* **Exercise description**
Only the count should appear in your answer: how many lines of the data below contain the word "that"?

=== Section Start ===

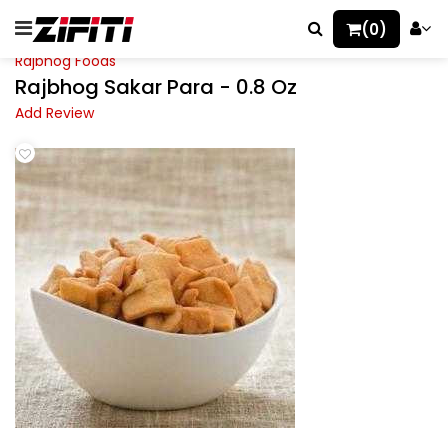
(0)
Rajbhog Foods
Rajbhog Sakar Para - 0.8 Oz
Add Review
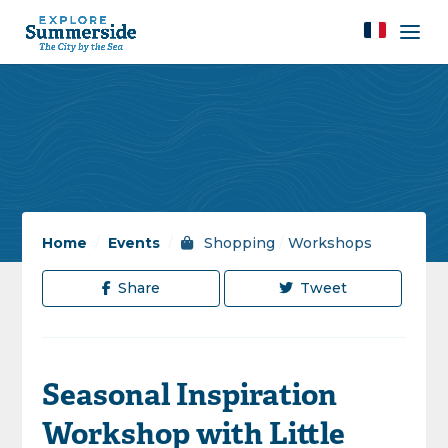
Home
/
Events
/
Shopping
/
Workshops
Share
Tweet
Seasonal Inspiration
Workshop with Little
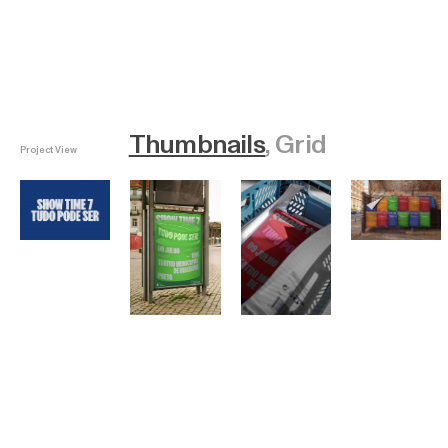
Thumbnails
Grid
Project View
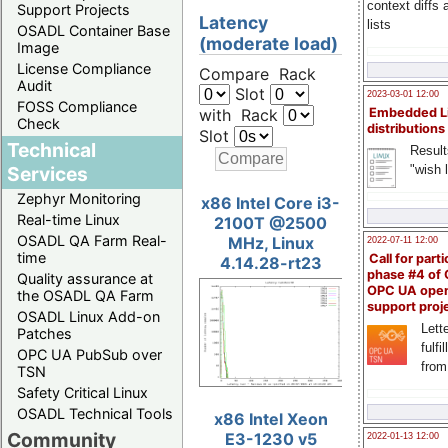
context diffs
Support Projects
Latency
lists
OSADL Container Base
(moderate load)
Image
License Compliance
Compare Rack
Audit
Slot
2023-03-01 12:00
FOSS Compliance
with Rack
Embedded L
Check
distributions
Slot
Technical
Result
"wish l
Services
Zephyr Monitoring
x86 Intel Core i3-
Real-time Linux
2100T @2500
OSADL QA Farm Real-
MHz, Linux
2022-07-11 12:00
time
Call for parti
4.14.28-rt23
phase #4 of
Quality assurance at
OPC UA ope
the OSADL QA Farm
support proj
OSADL Linux Add-on
Lette
Patches
fulfi
OPC UA PubSub over
from
TSN
Safety Critical Linux
OSADL Technical Tools
x86 Intel Xeon
Community
E3-1230 v5
2022-01-13 12:00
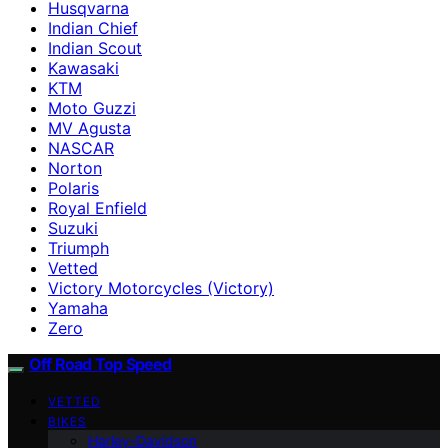
Husqvarna
Indian Chief
Indian Scout
Kawasaki
KTM
Moto Guzzi
MV Agusta
NASCAR
Norton
Polaris
Royal Enfield
Suzuki
Triumph
Vetted
Victory Motorcycles (Victory)
Yamaha
Zero
Off Road Top Speed
VETTED
BIKES
Harley-Davidson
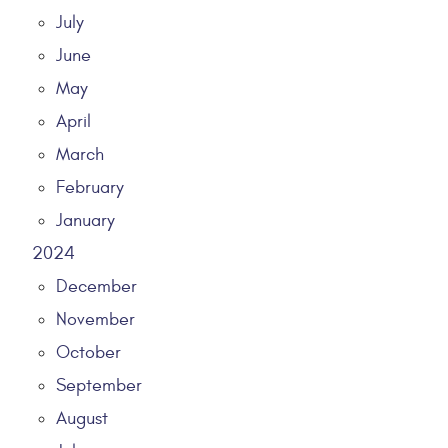
July
June
May
April
March
February
January
2024
December
November
October
September
August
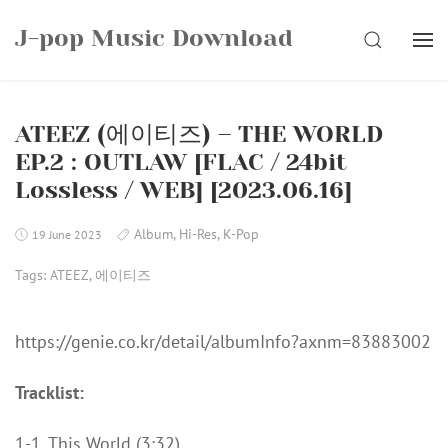
Skip
J-pop Music Download
to
SEARCH
content
ATEEZ (에이티즈) – THE WORLD
EP.2 : OUTLAW [FLAC / 24bit
Lossless / WEB] [2023.06.16]
Album
,
Hi-Res
,
K-Pop
19 June 2023
Tags:
ATEEZ
,
에이티즈
https://genie.co.kr/detail/albumInfo?axnm=83883002
Tracklist:
1-1. This World (3:32)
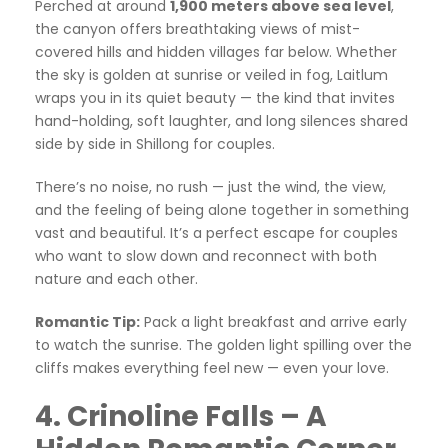
Perched at around
1,900 meters above sea level
,
the canyon offers breathtaking views of mist-
covered hills and hidden villages far below. Whether
the sky is golden at sunrise or veiled in fog, Laitlum
wraps you in its quiet beauty — the kind that invites
hand-holding, soft laughter, and long silences shared
side by side in Shillong for couples.
There’s no noise, no rush — just the wind, the view,
and the feeling of being alone together in something
vast and beautiful. It’s a perfect escape for couples
who want to slow down and reconnect with both
nature and each other.
Romantic Tip:
Pack a light breakfast and arrive early
to watch the sunrise. The golden light spilling over the
cliffs makes everything feel new — even your love.
4. Crinoline Falls – A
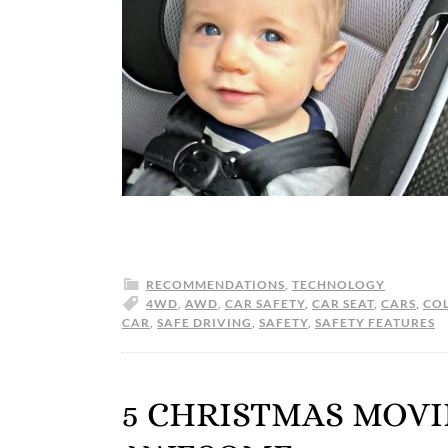
RECOMMENDATIONS
,
TECHNOLOGY
4WD
,
AWD
,
CAR SAFETY
,
CAR SEAT
,
CARS
,
COL
CAR
,
SAFE DRIVING
,
SAFETY
,
SAFETY FEATURES
5 CHRISTMAS MOVI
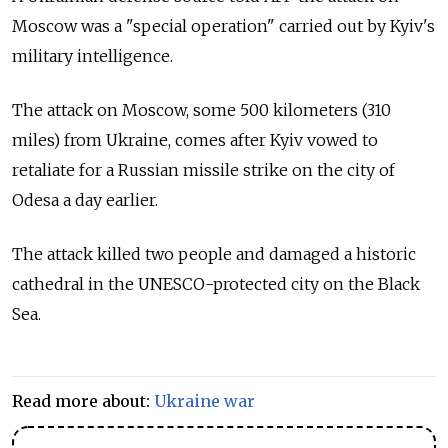
Moscow was a "special operation" carried out by Kyiv's
military intelligence.
The attack on Moscow, some 500 kilometers (310
miles) from Ukraine, comes after Kyiv vowed to
retaliate for a Russian missile strike on the city of
Odesa a day earlier.
The attack killed two people and damaged a historic
cathedral in the UNESCO-protected city on the Black
Sea.
Read more about:
Ukraine war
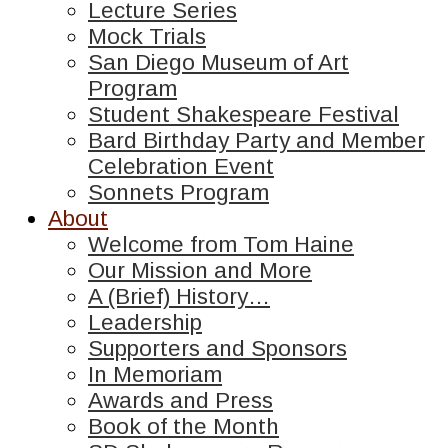
Lecture Series
Mock Trials
San Diego Museum of Art
Program
Student Shakespeare Festival
Bard Birthday Party and Member
Celebration Event
Sonnets Program
About
Welcome from Tom Haine
Our Mission and More
A (Brief) History…
Leadership
Supporters and Sponsors
In Memoriam
Awards and Press
Book of the Month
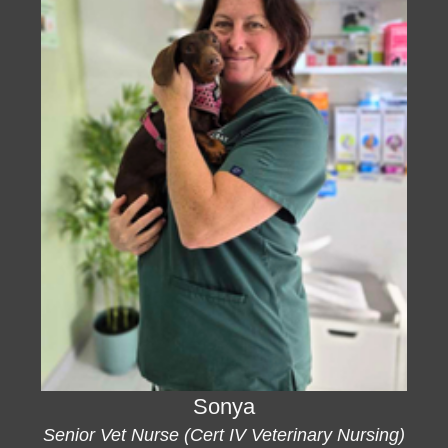
Sonya
Senior Vet Nurse (Cert IV Veterinary Nursing)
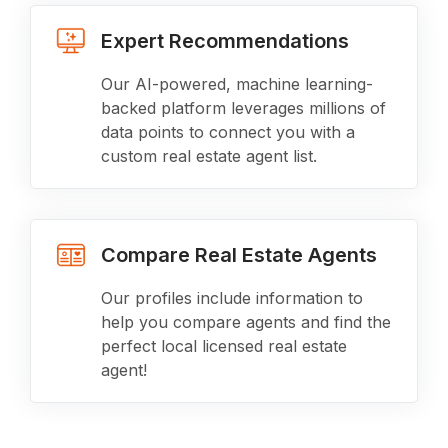
Expert Recommendations
Our AI-powered, machine learning-
backed platform leverages millions of
data points to connect you with a
custom real estate agent list.
Compare Real Estate Agents
Our profiles include information to
help you compare agents and find the
perfect local licensed real estate
agent!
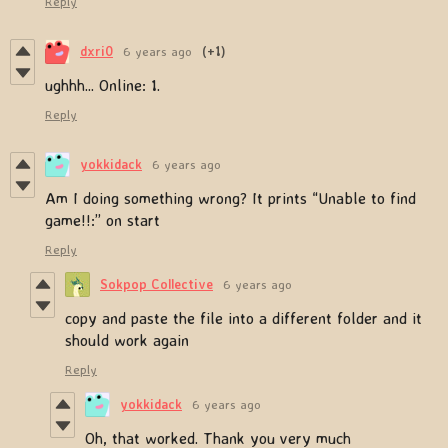
Reply
dxri0
6 years ago
(+1)
ughhh... Online: 1.
Reply
yokkidack
6 years ago
Am I doing something wrong? It prints “Unable to find
game!!:” on start
Reply
Sokpop Collective
6 years ago
copy and paste the file into a different folder and it
should work again
Reply
yokkidack
6 years ago
Oh, that worked. Thank you very much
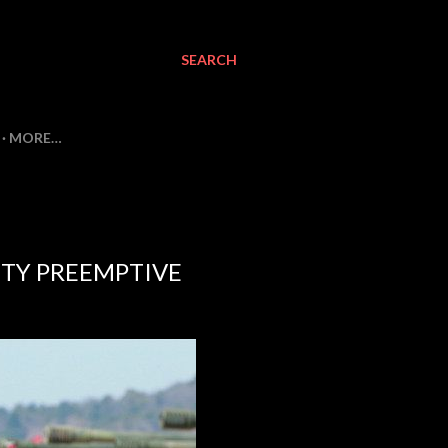
SEARCH
MORE…
TY PREEMPTIVE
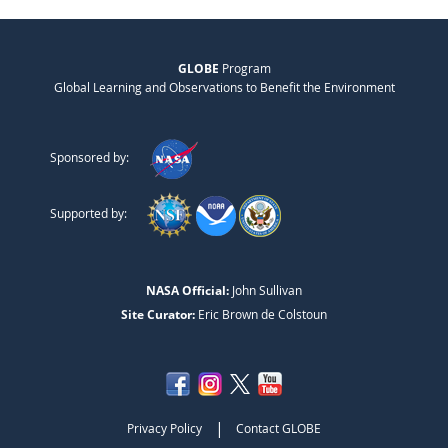
GLOBE
Program
Global Learning and Observations to Benefit the Environment
Sponsored by:
Supported by:
NASA Official:
John Sullivan
Site Curator:
Eric Brown de Colstoun
|
Privacy Policy
Contact GLOBE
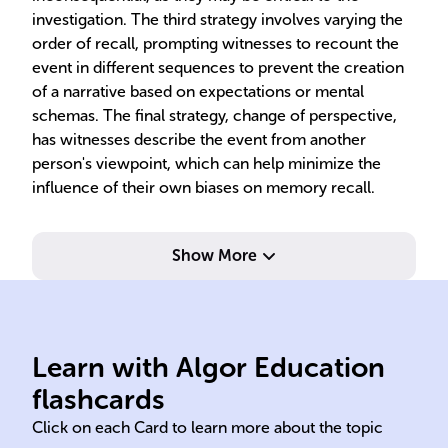
investigation. The third strategy involves varying the
order of recall, prompting witnesses to recount the
event in different sequences to prevent the creation
of a narrative based on expectations or mental
schemas. The final strategy, change of perspective,
has witnesses describe the event from another
person's viewpoint, which can help minimize the
influence of their own biases on memory recall.
Show More
testimony unreliability.
accuracy, addressing
enh
to improve eyewitness recall
rec
Learn with Algor Education
CI uses cognitive psychology
CI 
flashcards
Click on each Card to learn more about the topic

=== Section End ===

* **Response below**
2